[About this task] Could you copy every entry exactly, dropping the pictures?

---------- Records for this exercise ----------

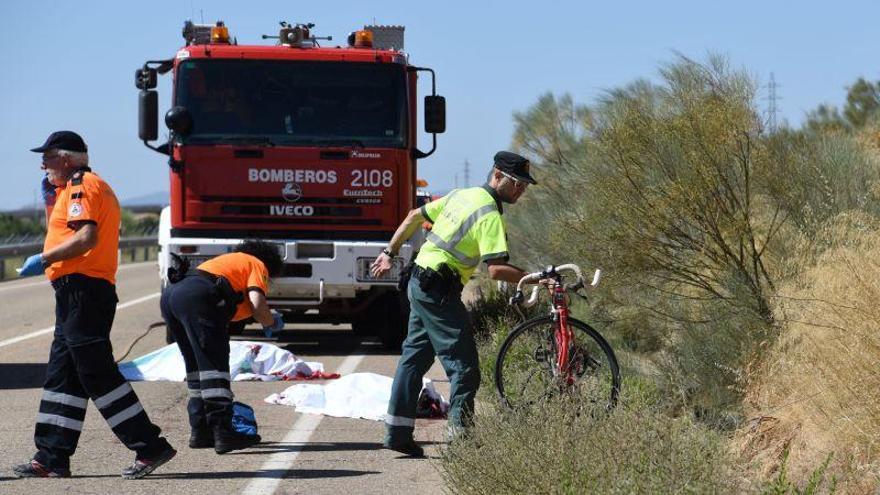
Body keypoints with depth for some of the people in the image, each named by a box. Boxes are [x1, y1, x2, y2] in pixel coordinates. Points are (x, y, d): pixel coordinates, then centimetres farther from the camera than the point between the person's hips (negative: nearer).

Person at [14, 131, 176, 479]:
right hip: (77, 295, 11)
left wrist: (44, 260, -19)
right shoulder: (92, 186, 23)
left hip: (81, 290, -11)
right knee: (61, 376, 10)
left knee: (97, 374, -10)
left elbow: (87, 237, -24)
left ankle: (150, 447, -9)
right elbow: (64, 232, 26)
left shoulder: (82, 186, -10)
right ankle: (52, 458, 11)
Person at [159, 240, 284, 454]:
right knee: (214, 364, -8)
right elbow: (257, 306, -2)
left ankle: (200, 432, 19)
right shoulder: (258, 265, 17)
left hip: (169, 294, 8)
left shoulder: (229, 259, 39)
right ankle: (223, 432, -15)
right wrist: (273, 323, 18)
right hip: (198, 297, -8)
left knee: (196, 365, 18)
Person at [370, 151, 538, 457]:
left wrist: (389, 253, 26)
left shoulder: (461, 195, 12)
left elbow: (415, 216, 19)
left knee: (414, 357, 15)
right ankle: (461, 437, -8)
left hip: (419, 283, 10)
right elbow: (496, 269, -25)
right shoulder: (489, 215, -15)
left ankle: (397, 432, 19)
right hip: (440, 291, -10)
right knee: (464, 368, -7)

----------

[Solution to this problem]
Body keypoints with depth for some of the people in the image, each named by a box. Boxes are [x1, y1, x2, y2] in pixel coordinates. Points are (x, y, d): pixel coordinates, then centimetres farther from the camera than the point between the person's hips (negative: nearer).

Person at [14, 131, 176, 479]:
right hip: (77, 295, 11)
left wrist: (44, 260, -19)
right shoulder: (92, 186, 23)
left hip: (81, 290, -11)
right knee: (61, 376, 10)
left knee: (97, 374, -10)
left elbow: (87, 237, -24)
left ankle: (150, 447, -9)
right elbow: (64, 232, 26)
left shoulder: (82, 186, -10)
right ankle: (52, 458, 11)
Person at [159, 240, 284, 454]:
right knee: (214, 364, -8)
right elbow: (257, 306, -2)
left ankle: (200, 432, 19)
right shoulder: (258, 265, 17)
left hip: (169, 294, 8)
left shoulder: (229, 259, 39)
right ankle: (223, 432, -15)
right wrist: (273, 323, 18)
right hip: (198, 297, -8)
left knee: (196, 365, 18)
Person at [370, 151, 538, 457]:
left wrist: (389, 253, 26)
left shoulder: (461, 195, 12)
left elbow: (415, 216, 19)
left knee: (414, 357, 15)
right ankle: (461, 437, -8)
left hip: (419, 283, 10)
right elbow: (496, 269, -25)
right shoulder: (489, 215, -15)
left ankle: (397, 432, 19)
right hip: (440, 291, -10)
right knee: (464, 368, -7)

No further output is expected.